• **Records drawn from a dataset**
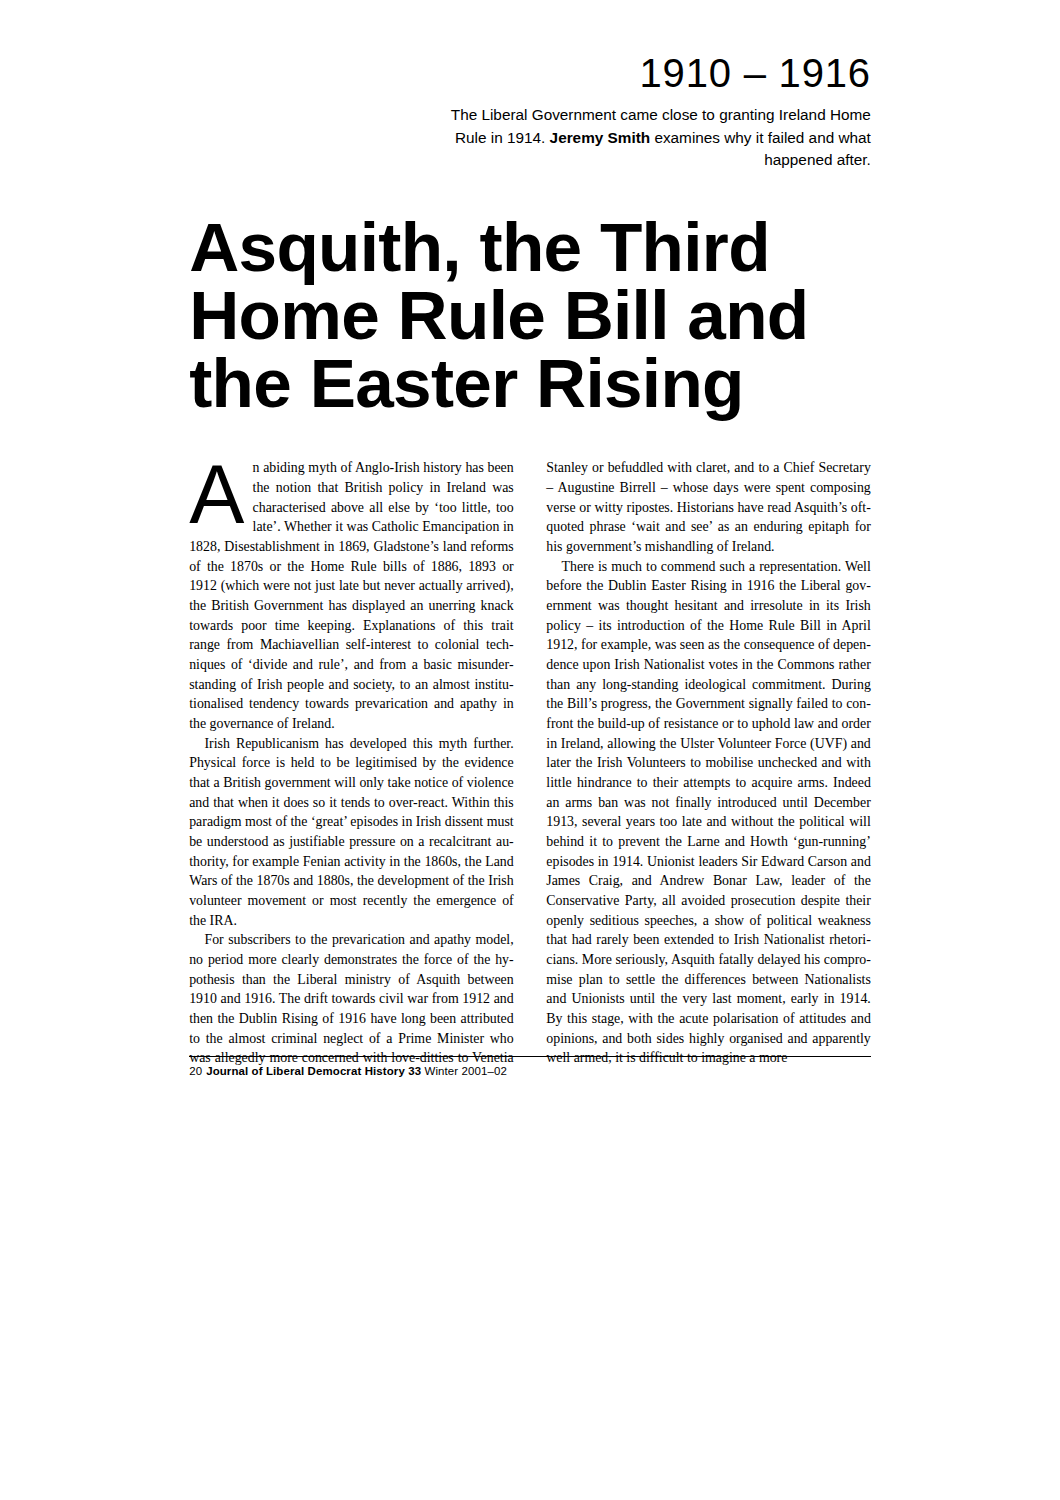1910 – 1916
The Liberal Government came close to granting Ireland Home Rule in 1914. Jeremy Smith examines why it failed and what happened after.
Asquith, the Third Home Rule Bill and the Easter Rising
An abiding myth of Anglo-Irish history has been the notion that British policy in Ireland was characterised above all else by ‘too little, too late’. Whether it was Catholic Emancipation in 1828, Disestablishment in 1869, Gladstone’s land reforms of the 1870s or the Home Rule bills of 1886, 1893 or 1912 (which were not just late but never actually arrived), the British Government has displayed an unerring knack towards poor time keeping. Explanations of this trait range from Machiavellian self-interest to colonial techniques of ‘divide and rule’, and from a basic misunderstanding of Irish people and society, to an almost institutionalised tendency towards prevarication and apathy in the governance of Ireland.
Irish Republicanism has developed this myth further. Physical force is held to be legitimised by the evidence that a British government will only take notice of violence and that when it does so it tends to over-react. Within this paradigm most of the ‘great’ episodes in Irish dissent must be understood as justifiable pressure on a recalcitrant authority, for example Fenian activity in the 1860s, the Land Wars of the 1870s and 1880s, the development of the Irish volunteer movement or most recently the emergence of the IRA.
For subscribers to the prevarication and apathy model, no period more clearly demonstrates the force of the hypothesis than the Liberal ministry of Asquith between 1910 and 1916. The drift towards civil war from 1912 and then the Dublin Rising of 1916 have long been attributed to the almost criminal neglect of a Prime Minister who was allegedly more concerned with love-ditties to Venetia Stanley or befuddled with claret, and to a Chief Secretary – Augustine Birrell – whose days were spent composing verse or witty ripostes. Historians have read Asquith’s oft-quoted phrase ‘wait and see’ as an enduring epitaph for his government’s mishandling of Ireland.
There is much to commend such a representation. Well before the Dublin Easter Rising in 1916 the Liberal government was thought hesitant and irresolute in its Irish policy – its introduction of the Home Rule Bill in April 1912, for example, was seen as the consequence of dependence upon Irish Nationalist votes in the Commons rather than any long-standing ideological commitment. During the Bill’s progress, the Government signally failed to confront the build-up of resistance or to uphold law and order in Ireland, allowing the Ulster Volunteer Force (UVF) and later the Irish Volunteers to mobilise unchecked and with little hindrance to their attempts to acquire arms. Indeed an arms ban was not finally introduced until December 1913, several years too late and without the political will behind it to prevent the Larne and Howth ‘gun-running’ episodes in 1914. Unionist leaders Sir Edward Carson and James Craig, and Andrew Bonar Law, leader of the Conservative Party, all avoided prosecution despite their openly seditious speeches, a show of political weakness that had rarely been extended to Irish Nationalist rhetoricians. More seriously, Asquith fatally delayed his compromise plan to settle the differences between Nationalists and Unionists until the very last moment, early in 1914. By this stage, with the acute polarisation of attitudes and opinions, and both sides highly organised and apparently well armed, it is difficult to imagine a more
20 Journal of Liberal Democrat History 33 Winter 2001–02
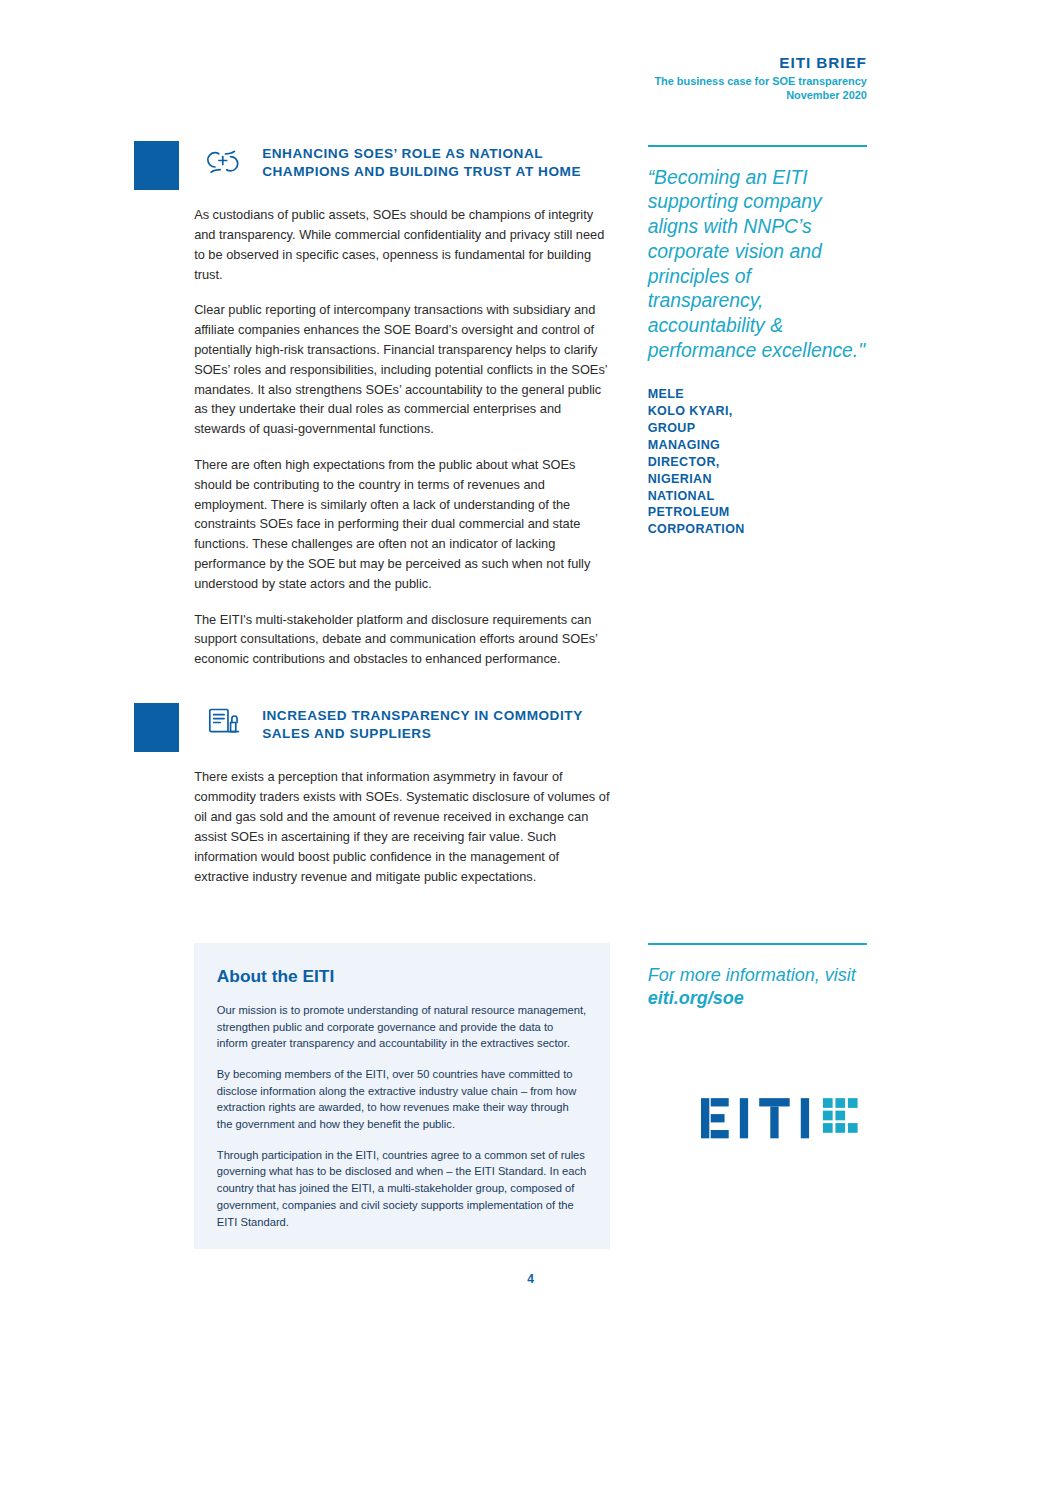EITI BRIEF
The business case for SOE transparency
November 2020
Enhancing SOEs’ role as national champions and building trust at home
As custodians of public assets, SOEs should be champions of integrity and transparency. While commercial confidentiality and privacy still need to be observed in specific cases, openness is fundamental for building trust.
Clear public reporting of intercompany transactions with subsidiary and affiliate companies enhances the SOE Board’s oversight and control of potentially high-risk transactions. Financial transparency helps to clarify SOEs’ roles and responsibilities, including potential conflicts in the SOEs’ mandates. It also strengthens SOEs’ accountability to the general public as they undertake their dual roles as commercial enterprises and stewards of quasi-governmental functions.
There are often high expectations from the public about what SOEs should be contributing to the country in terms of revenues and employment. There is similarly often a lack of understanding of the constraints SOEs face in performing their dual commercial and state functions. These challenges are often not an indicator of lacking performance by the SOE but may be perceived as such when not fully understood by state actors and the public.
The EITI's multi-stakeholder platform and disclosure requirements can support consultations, debate and communication efforts around SOEs’ economic contributions and obstacles to enhanced performance.
Increased transparency in commodity sales and suppliers
There exists a perception that information asymmetry in favour of commodity traders exists with SOEs. Systematic disclosure of volumes of oil and gas sold and the amount of revenue received in exchange can assist SOEs in ascertaining if they are receiving fair value. Such information would boost public confidence in the management of extractive industry revenue and mitigate public expectations.
“Becoming an EITI supporting company aligns with NNPC’s corporate vision and principles of transparency, accountability & performance excellence."
Mele
Kolo Kyari,
Group
Managing
Director,
Nigerian
National
Petroleum
Corporation
About the EITI
Our mission is to promote understanding of natural resource management, strengthen public and corporate governance and provide the data to inform greater transparency and accountability in the extractives sector.
By becoming members of the EITI, over 50 countries have committed to disclose information along the extractive industry value chain – from how extraction rights are awarded, to how revenues make their way through the government and how they benefit the public.
Through participation in the EITI, countries agree to a common set of rules governing what has to be disclosed and when – the EITI Standard. In each country that has joined the EITI, a multi-stakeholder group, composed of government, companies and civil society supports implementation of the EITI Standard.
For more information, visit eiti.org/soe
4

• **Task description**
In your copy, repeat the records above exactly and include no images.

• **Problem solution**
1910 – 1916
The Liberal Government came close to granting Ireland Home Rule in 1914. Jeremy Smith examines why it failed and what happened after.
Asquith, the Third Home Rule Bill and the Easter Rising
An abiding myth of Anglo-Irish history has been the notion that British policy in Ireland was characterised above all else by ‘too little, too late’. Whether it was Catholic Emancipation in 1828, Disestablishment in 1869, Gladstone’s land reforms of the 1870s or the Home Rule bills of 1886, 1893 or 1912 (which were not just late but never actually arrived), the British Government has displayed an unerring knack towards poor time keeping. Explanations of this trait range from Machiavellian self-interest to colonial techniques of ‘divide and rule’, and from a basic misunderstanding of Irish people and society, to an almost institutionalised tendency towards prevarication and apathy in the governance of Ireland.
Irish Republicanism has developed this myth further. Physical force is held to be legitimised by the evidence that a British government will only take notice of violence and that when it does so it tends to over-react. Within this paradigm most of the ‘great’ episodes in Irish dissent must be understood as justifiable pressure on a recalcitrant authority, for example Fenian activity in the 1860s, the Land Wars of the 1870s and 1880s, the development of the Irish volunteer movement or most recently the emergence of the IRA.
For subscribers to the prevarication and apathy model, no period more clearly demonstrates the force of the hypothesis than the Liberal ministry of Asquith between 1910 and 1916. The drift towards civil war from 1912 and then the Dublin Rising of 1916 have long been attributed to the almost criminal neglect of a Prime Minister who was allegedly more concerned with love-ditties to Venetia Stanley or befuddled with claret, and to a Chief Secretary – Augustine Birrell – whose days were spent composing verse or witty ripostes. Historians have read Asquith’s oft-quoted phrase ‘wait and see’ as an enduring epitaph for his government’s mishandling of Ireland.
There is much to commend such a representation. Well before the Dublin Easter Rising in 1916 the Liberal government was thought hesitant and irresolute in its Irish policy – its introduction of the Home Rule Bill in April 1912, for example, was seen as the consequence of dependence upon Irish Nationalist votes in the Commons rather than any long-standing ideological commitment. During the Bill’s progress, the Government signally failed to confront the build-up of resistance or to uphold law and order in Ireland, allowing the Ulster Volunteer Force (UVF) and later the Irish Volunteers to mobilise unchecked and with little hindrance to their attempts to acquire arms. Indeed an arms ban was not finally introduced until December 1913, several years too late and without the political will behind it to prevent the Larne and Howth ‘gun-running’ episodes in 1914. Unionist leaders Sir Edward Carson and James Craig, and Andrew Bonar Law, leader of the Conservative Party, all avoided prosecution despite their openly seditious speeches, a show of political weakness that had rarely been extended to Irish Nationalist rhetoricians. More seriously, Asquith fatally delayed his compromise plan to settle the differences between Nationalists and Unionists until the very last moment, early in 1914. By this stage, with the acute polarisation of attitudes and opinions, and both sides highly organised and apparently well armed, it is difficult to imagine a more
20 Journal of Liberal Democrat History 33 Winter 2001–02
EITI BRIEF
The business case for SOE transparency
November 2020
Enhancing SOEs’ role as national champions and building trust at home
As custodians of public assets, SOEs should be champions of integrity and transparency. While commercial confidentiality and privacy still need to be observed in specific cases, openness is fundamental for building trust.
Clear public reporting of intercompany transactions with subsidiary and affiliate companies enhances the SOE Board’s oversight and control of potentially high-risk transactions. Financial transparency helps to clarify SOEs’ roles and responsibilities, including potential conflicts in the SOEs’ mandates. It also strengthens SOEs’ accountability to the general public as they undertake their dual roles as commercial enterprises and stewards of quasi-governmental functions.
There are often high expectations from the public about what SOEs should be contributing to the country in terms of revenues and employment. There is similarly often a lack of understanding of the constraints SOEs face in performing their dual commercial and state functions. These challenges are often not an indicator of lacking performance by the SOE but may be perceived as such when not fully understood by state actors and the public.
The EITI's multi-stakeholder platform and disclosure requirements can support consultations, debate and communication efforts around SOEs’ economic contributions and obstacles to enhanced performance.
Increased transparency in commodity sales and suppliers
There exists a perception that information asymmetry in favour of commodity traders exists with SOEs. Systematic disclosure of volumes of oil and gas sold and the amount of revenue received in exchange can assist SOEs in ascertaining if they are receiving fair value. Such information would boost public confidence in the management of extractive industry revenue and mitigate public expectations.
“Becoming an EITI supporting company aligns with NNPC’s corporate vision and principles of transparency, accountability & performance excellence."
Mele
Kolo Kyari,
Group
Managing
Director,
Nigerian
National
Petroleum
Corporation
About the EITI
Our mission is to promote understanding of natural resource management, strengthen public and corporate governance and provide the data to inform greater transparency and accountability in the extractives sector.
By becoming members of the EITI, over 50 countries have committed to disclose information along the extractive industry value chain – from how extraction rights are awarded, to how revenues make their way through the government and how they benefit the public.
Through participation in the EITI, countries agree to a common set of rules governing what has to be disclosed and when – the EITI Standard. In each country that has joined the EITI, a multi-stakeholder group, composed of government, companies and civil society supports implementation of the EITI Standard.
For more information, visit eiti.org/soe
4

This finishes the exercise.